> [Tasks]
**1)** Quote the Pig batching post starting at "Yes, I can call" and ending at "Pig with UDF?".
**2)** List every data row that appears under [Input] in the Pig batching post, omitting the ellipsis line.
**3)** Proceed with the Pig batching post from the point where it stops.

You are viewing a plain text version of this content. The canonical link for it is here.
Posted to user@pig.apache.org by Terry Siu <Te...@datasphere.com> on 2012/09/12 20:55:28 UTC

Batching transformations in Pig

Hi all,

I'm wondering if anyone has experience with my following scenario:

I have a HBase table loaded with millions of records. I want to load these records into Pig, process each batch of 1000 by calling an external API, and then associate the results with the Tuples in each batch. I've having difficulty figuring out how to do this in Pig (via a UDF) if this is even possible or a valid scenario for Pig. In a nutshell, this is what I want:

[Input]
ID1,A,B
ID2,C,D
ID3,E,F
ID4,G,H
...
IDn,Y,Z

For example purposes, let's say batch size is 2. So, I'd like ID1 and ID2 to be batched together, call the external API, and then have the returned Tuples to include the data from the API call. Similarly, ID3 and ID4 are batched together, call the external API, and the returned Tuples have the data from API. So, I'd like my output to be:

[Output]
ID1,A,B,1,2
ID2,C,D,3,4
ID3,E,F,5
ID4,G,H,6,7,8
...
IDn,Y,Z

Yes, I can call the API per record, but I want to reduce the # of API calls, thus, I'd like to batch of set of records and then call the API.

Hope this makes sense. Is this possible via Pig with UDF?

-Terry

PS: I did try implementing an accumulator by grouping my records via a single constant value, hoping that the accumulate() and getValue() are called per batch with no luck.

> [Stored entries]
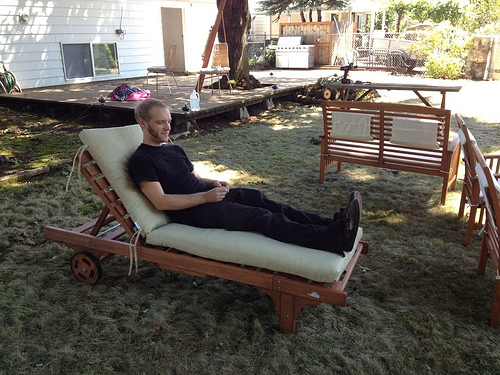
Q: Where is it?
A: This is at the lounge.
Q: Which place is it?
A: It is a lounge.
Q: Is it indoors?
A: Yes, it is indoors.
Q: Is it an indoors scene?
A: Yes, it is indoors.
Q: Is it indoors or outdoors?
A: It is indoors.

==

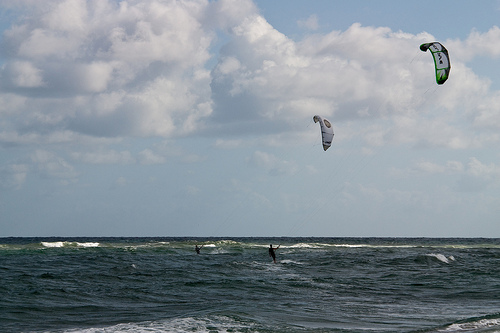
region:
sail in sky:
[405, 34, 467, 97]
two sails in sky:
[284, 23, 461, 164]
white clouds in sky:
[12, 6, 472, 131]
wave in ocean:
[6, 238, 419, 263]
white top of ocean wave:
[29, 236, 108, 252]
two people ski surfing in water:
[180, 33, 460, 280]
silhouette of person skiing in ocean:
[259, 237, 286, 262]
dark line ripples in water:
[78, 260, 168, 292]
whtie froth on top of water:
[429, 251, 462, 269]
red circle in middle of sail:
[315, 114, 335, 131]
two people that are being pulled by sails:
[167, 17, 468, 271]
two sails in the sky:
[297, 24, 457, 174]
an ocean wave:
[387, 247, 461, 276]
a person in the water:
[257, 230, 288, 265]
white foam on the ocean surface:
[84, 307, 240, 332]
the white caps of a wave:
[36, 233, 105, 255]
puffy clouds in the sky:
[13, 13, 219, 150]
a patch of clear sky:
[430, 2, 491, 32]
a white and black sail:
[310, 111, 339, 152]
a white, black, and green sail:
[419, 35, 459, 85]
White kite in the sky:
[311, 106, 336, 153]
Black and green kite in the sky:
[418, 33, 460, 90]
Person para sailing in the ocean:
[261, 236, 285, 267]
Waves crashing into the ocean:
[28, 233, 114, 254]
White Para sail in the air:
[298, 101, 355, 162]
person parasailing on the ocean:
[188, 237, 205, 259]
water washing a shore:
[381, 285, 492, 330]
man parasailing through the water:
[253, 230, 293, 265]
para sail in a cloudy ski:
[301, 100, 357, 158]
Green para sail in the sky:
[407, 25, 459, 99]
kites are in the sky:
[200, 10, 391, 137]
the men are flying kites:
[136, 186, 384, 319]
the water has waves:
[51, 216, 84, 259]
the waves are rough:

---

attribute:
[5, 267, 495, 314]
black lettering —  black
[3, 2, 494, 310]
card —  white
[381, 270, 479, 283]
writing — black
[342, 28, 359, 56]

> [Task-by-task outputs]
**1)**
Yes, I can call the API per record, but I want to reduce the # of API calls, thus, I'd like to batch of set of records and then call the API.

Hope this makes sense. Is this possible via Pig with UDF?

**2)**
ID1,A,B
ID2,C,D
ID3,E,F
ID4,G,H
IDn,Y,Z

**3)**
RE: Batching transformations in Pig

Posted by Terry Siu <Te...@datasphere.com>.
Thanks, Dmitriy, that's eventually what I concluded that I needed to do.

-Terry

-----Original Message-----
From: Dmitriy Ryaboy [mailto:dvryaboy@gmail.com] 
Sent: Thursday, September 13, 2012 2:49 AM
To: user@pig.apache.org
Subject: Re: Batching transformations in Pig

Group, and pass the grouped sets to your batch-processing UDF?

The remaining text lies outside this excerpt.